» PROBLEM DESCRIPTION
When a line below contains the word "synthesis", it counts toward the total; give that total and nothing besides.

^^^^

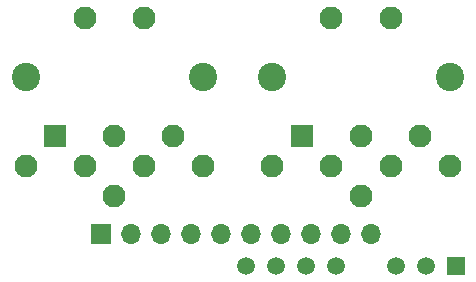
<source format=gbr>
%TF.GenerationSoftware,KiCad,Pcbnew,9.0.1*%
%TF.CreationDate,2025-06-09T14:27:30-04:00*%
%TF.ProjectId,Ceinture_respiration_Shield,4365696e-7475-4726-955f-726573706972,1.1*%
%TF.SameCoordinates,Original*%
%TF.FileFunction,Soldermask,Bot*%
%TF.FilePolarity,Negative*%
%FSLAX46Y46*%
G04 Gerber Fmt 4.6, Leading zero omitted, Abs format (unit mm)*
G04 Created by KiCad (PCBNEW 9.0.1) date 2025-06-09 14:27:30*
%MOMM*%
%LPD*%
G01*
G04 APERTURE LIST*
%ADD10R,1.508000X1.508000*%
%ADD11C,1.508000*%
%ADD12C,2.400000*%
%ADD13R,1.950000X1.950000*%
%ADD14C,1.950000*%
%ADD15R,1.700000X1.700000*%
%ADD16O,1.700000X1.700000*%
G04 APERTURE END LIST*
D10*
%TO.C,PS1*%
X41507500Y2372500D03*
D11*
X38967500Y2372500D03*
X36427500Y2372500D03*
X31347500Y2372500D03*
X28807500Y2372500D03*
X26267500Y2372500D03*
X23727500Y2372500D03*
%TD*%
D12*
%TO.C,J7*%
X41000000Y18370500D03*
X26000000Y18370500D03*
D13*
X28500000Y13370500D03*
D14*
X33500000Y13370500D03*
X38500000Y13370500D03*
X31000000Y10870500D03*
X36000000Y10870500D03*
X26000000Y10870500D03*
X41000000Y10870500D03*
X36000000Y23370500D03*
X31000000Y23370500D03*
X33500000Y8370500D03*
%TD*%
D12*
%TO.C,J6*%
X20094500Y18370500D03*
X5094500Y18370500D03*
D13*
X7594500Y13370500D03*
D14*
X12594500Y13370500D03*
X17594500Y13370500D03*
X10094500Y10870500D03*
X15094500Y10870500D03*
X5094500Y10870500D03*
X20094500Y10870500D03*
X15094500Y23370500D03*
X10094500Y23370500D03*
X12594500Y8370500D03*
%TD*%
D15*
%TO.C,J1*%
X11500000Y5120500D03*
D16*
X14040000Y5120500D03*
X16580000Y5120500D03*
X19120000Y5120500D03*
X21660000Y5120500D03*
X24200000Y5120500D03*
X26740000Y5120500D03*
X29280000Y5120500D03*
X31820000Y5120500D03*
X34360000Y5120500D03*
%TD*%
M02*

</source>
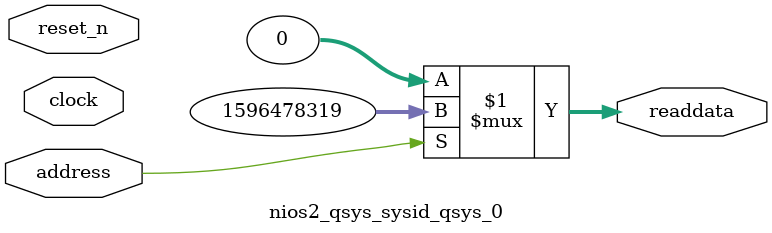
<source format=v>



// synthesis translate_off
`timescale 1ns / 1ps
// synthesis translate_on

// turn off superfluous verilog processor warnings 
// altera message_level Level1 
// altera message_off 10034 10035 10036 10037 10230 10240 10030 

module nios2_qsys_sysid_qsys_0 (
               // inputs:
                address,
                clock,
                reset_n,

               // outputs:
                readdata
             )
;

  output  [ 31: 0] readdata;
  input            address;
  input            clock;
  input            reset_n;

  wire    [ 31: 0] readdata;
  //control_slave, which is an e_avalon_slave
  assign readdata = address ? 1596478319 : 0;

endmodule



</source>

^^^^

» TASK SOLUTION
2